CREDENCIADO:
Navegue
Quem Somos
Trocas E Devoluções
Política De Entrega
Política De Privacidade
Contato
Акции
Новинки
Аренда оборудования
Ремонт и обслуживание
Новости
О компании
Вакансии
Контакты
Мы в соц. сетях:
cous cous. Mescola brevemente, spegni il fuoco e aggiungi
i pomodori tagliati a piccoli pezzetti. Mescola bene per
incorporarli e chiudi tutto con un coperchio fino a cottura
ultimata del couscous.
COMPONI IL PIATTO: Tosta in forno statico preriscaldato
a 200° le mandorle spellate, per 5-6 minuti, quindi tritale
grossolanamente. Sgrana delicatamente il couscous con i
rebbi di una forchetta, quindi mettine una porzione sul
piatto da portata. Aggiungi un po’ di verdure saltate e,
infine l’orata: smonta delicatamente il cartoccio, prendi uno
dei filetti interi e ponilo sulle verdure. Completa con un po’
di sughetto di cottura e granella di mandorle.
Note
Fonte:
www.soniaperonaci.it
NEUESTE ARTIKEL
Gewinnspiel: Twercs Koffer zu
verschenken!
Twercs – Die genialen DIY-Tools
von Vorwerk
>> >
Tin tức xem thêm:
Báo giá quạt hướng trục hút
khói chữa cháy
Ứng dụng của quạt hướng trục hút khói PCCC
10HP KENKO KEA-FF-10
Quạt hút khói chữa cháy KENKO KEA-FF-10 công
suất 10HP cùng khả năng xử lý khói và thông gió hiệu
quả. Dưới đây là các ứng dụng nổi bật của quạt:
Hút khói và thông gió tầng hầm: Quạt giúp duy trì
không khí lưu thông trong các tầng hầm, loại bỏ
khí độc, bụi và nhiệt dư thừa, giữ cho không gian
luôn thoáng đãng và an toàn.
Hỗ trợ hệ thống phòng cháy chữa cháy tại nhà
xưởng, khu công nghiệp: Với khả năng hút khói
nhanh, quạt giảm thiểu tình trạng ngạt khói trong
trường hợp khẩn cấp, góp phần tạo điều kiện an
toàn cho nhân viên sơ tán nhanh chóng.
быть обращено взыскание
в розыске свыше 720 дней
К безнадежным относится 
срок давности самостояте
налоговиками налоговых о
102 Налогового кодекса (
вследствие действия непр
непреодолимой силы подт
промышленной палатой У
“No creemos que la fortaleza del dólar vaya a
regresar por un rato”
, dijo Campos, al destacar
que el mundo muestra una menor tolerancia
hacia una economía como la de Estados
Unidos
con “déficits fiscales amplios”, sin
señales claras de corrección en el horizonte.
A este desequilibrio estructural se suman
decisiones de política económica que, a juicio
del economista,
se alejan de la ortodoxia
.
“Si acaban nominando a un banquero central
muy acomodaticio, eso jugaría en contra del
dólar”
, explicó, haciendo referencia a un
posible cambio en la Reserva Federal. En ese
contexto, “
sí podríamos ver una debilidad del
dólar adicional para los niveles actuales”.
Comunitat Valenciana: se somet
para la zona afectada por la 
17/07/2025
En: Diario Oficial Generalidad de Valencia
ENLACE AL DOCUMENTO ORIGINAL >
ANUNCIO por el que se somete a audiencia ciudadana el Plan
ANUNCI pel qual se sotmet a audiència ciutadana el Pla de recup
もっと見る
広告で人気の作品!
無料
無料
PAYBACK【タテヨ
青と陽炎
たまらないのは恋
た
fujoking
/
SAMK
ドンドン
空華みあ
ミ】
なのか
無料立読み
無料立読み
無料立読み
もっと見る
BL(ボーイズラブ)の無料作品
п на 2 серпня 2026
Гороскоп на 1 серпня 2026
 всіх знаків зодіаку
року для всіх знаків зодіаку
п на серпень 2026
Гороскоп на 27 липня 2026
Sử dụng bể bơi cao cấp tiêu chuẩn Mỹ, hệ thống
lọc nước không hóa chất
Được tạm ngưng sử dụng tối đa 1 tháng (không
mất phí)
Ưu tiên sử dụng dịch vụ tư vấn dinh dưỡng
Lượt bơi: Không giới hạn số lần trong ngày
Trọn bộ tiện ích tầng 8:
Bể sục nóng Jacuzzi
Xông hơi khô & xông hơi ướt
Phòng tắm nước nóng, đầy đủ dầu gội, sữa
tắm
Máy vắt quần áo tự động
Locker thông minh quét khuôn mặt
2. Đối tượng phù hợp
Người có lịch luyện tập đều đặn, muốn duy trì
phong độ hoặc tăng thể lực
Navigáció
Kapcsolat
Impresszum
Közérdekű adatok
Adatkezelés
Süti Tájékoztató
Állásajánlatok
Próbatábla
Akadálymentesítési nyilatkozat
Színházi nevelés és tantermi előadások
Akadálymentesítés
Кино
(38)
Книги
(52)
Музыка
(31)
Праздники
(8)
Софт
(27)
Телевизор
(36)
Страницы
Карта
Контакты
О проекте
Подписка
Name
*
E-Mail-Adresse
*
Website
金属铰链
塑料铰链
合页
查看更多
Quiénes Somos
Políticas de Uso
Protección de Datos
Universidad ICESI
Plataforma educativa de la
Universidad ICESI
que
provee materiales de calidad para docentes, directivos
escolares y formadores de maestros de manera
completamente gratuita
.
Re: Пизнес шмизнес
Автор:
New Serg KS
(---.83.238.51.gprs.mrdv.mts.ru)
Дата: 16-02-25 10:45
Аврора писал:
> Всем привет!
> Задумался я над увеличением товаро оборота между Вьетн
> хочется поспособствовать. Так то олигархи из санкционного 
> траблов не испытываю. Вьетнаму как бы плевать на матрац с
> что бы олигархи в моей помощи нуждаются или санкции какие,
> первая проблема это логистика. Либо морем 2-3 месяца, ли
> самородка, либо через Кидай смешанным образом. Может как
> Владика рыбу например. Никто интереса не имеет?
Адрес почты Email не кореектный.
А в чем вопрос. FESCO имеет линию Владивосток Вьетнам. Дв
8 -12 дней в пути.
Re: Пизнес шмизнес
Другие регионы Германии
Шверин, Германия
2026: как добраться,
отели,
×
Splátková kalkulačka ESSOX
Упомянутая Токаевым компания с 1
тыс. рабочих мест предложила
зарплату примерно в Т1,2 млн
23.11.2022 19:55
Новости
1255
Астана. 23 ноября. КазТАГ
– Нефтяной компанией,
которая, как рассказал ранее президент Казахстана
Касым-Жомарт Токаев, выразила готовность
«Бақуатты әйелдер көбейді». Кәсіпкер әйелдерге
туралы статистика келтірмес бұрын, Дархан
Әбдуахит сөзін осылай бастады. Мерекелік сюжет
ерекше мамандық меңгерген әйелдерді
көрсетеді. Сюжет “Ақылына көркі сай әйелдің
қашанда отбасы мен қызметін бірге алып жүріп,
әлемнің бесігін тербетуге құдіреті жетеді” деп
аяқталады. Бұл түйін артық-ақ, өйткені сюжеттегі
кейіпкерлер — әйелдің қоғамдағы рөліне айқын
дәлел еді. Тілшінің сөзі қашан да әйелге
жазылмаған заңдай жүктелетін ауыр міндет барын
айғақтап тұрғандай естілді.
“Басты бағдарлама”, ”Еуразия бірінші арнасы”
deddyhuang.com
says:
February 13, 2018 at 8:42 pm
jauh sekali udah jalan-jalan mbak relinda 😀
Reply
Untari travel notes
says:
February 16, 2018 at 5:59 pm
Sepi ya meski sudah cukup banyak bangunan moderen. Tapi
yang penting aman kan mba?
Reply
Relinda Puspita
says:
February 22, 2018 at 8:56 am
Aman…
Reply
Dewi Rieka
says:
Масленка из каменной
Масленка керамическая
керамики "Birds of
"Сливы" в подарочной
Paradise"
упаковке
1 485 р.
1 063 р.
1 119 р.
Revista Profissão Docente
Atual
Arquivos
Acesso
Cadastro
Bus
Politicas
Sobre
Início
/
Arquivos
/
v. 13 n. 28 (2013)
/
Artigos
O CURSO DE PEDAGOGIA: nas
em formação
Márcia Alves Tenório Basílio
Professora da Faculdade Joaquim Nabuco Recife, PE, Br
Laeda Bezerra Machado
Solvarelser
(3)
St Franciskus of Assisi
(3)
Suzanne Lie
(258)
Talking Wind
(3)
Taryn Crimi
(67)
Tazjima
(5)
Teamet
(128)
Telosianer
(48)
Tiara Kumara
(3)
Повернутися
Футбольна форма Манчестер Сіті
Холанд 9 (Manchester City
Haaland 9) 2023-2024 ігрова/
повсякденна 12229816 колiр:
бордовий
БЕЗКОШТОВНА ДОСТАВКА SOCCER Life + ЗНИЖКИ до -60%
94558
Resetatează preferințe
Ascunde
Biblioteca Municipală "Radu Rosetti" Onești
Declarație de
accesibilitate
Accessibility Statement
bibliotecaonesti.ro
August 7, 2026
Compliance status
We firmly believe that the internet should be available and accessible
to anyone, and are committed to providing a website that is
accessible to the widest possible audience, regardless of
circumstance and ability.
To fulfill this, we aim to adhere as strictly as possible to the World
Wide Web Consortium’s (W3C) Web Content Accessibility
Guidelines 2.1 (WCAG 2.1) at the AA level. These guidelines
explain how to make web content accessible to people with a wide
* * * *
- [Assignment]: Nothing but a number should be given: the count of lines in the records that contain the word "tầng".

- [Response to this task]: 3